[start Information given]

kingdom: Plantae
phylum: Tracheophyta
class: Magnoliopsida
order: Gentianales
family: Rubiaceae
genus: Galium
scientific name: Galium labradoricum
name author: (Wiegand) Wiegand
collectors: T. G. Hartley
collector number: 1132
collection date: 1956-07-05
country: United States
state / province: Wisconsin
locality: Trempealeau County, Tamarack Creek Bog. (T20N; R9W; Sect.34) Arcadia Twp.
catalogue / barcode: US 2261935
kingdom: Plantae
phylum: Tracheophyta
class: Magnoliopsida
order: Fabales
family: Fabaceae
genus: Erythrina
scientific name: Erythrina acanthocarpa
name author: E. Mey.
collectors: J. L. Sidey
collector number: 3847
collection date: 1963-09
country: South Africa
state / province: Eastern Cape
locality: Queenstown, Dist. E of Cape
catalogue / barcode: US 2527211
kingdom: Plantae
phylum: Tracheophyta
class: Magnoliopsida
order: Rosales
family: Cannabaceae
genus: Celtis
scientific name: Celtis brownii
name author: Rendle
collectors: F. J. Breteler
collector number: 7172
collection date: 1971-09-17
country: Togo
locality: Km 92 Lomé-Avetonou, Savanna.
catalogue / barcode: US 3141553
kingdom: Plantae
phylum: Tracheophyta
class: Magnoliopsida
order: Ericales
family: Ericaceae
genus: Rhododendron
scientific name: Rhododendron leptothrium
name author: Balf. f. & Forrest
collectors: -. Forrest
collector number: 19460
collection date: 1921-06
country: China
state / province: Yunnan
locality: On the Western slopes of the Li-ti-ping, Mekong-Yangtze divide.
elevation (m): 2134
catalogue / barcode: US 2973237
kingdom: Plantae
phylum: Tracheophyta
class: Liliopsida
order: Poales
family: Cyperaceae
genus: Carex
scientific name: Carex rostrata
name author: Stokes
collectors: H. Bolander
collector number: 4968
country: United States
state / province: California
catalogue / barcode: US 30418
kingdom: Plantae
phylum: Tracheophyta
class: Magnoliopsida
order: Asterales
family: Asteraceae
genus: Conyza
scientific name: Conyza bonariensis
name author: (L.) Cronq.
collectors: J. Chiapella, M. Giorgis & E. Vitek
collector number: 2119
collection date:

[end Information given]

→ Task requirements: Write out all of the lines again, switching every "catalogue / barcode" to "catalog / barcode" and keeping everything else the same.

→ Worked solution:
kingdom: Plantae
phylum: Tracheophyta
class: Magnoliopsida
order: Gentianales
family: Rubiaceae
genus: Galium
scientific name: Galium labradoricum
name author: (Wiegand) Wiegand
collectors: T. G. Hartley
collector number: 1132
collection date: 1956-07-05
country: United States
state / province: Wisconsin
locality: Trempealeau County, Tamarack Creek Bog. (T20N; R9W; Sect.34) Arcadia Twp.
catalog / barcode: US 2261935
kingdom: Plantae
phylum: Tracheophyta
class: Magnoliopsida
order: Fabales
family: Fabaceae
genus: Erythrina
scientific name: Erythrina acanthocarpa
name author: E. Mey.
collectors: J. L. Sidey
collector number: 3847
collection date: 1963-09
country: South Africa
state / province: Eastern Cape
locality: Queenstown, Dist. E of Cape
catalog / barcode: US 2527211
kingdom: Plantae
phylum: Tracheophyta
class: Magnoliopsida
order: Rosales
family: Cannabaceae
genus: Celtis
scientific name: Celtis brownii
name author: Rendle
collectors: F. J. Breteler
collector number: 7172
collection date: 1971-09-17
country: Togo
locality: Km 92 Lomé-Avetonou, Savanna.
catalog / barcode: US 3141553
kingdom: Plantae
phylum: Tracheophyta
class: Magnoliopsida
order: Ericales
family: Ericaceae
genus: Rhododendron
scientific name: Rhododendron leptothrium
name author: Balf. f. & Forrest
collectors: -. Forrest
collector number: 19460
collection date: 1921-06
country: China
state / province: Yunnan
locality: On the Western slopes of the Li-ti-ping, Mekong-Yangtze divide.
elevation (m): 2134
catalog / barcode: US 2973237
kingdom: Plantae
phylum: Tracheophyta
class: Liliopsida
order: Poales
family: Cyperaceae
genus: Carex
scientific name: Carex rostrata
name author: Stokes
collectors: H. Bolander
collector number: 4968
country: United States
state / province: California
catalog / barcode: US 30418
kingdom: Plantae
phylum: Tracheophyta
class: Magnoliopsida
order: Asterales
family: Asteraceae
genus: Conyza
scientific name: Conyza bonariensis
name author: (L.) Cronq.
collectors: J. Chiapella, M. Giorgis & E. Vitek
collector number: 2119
collection date:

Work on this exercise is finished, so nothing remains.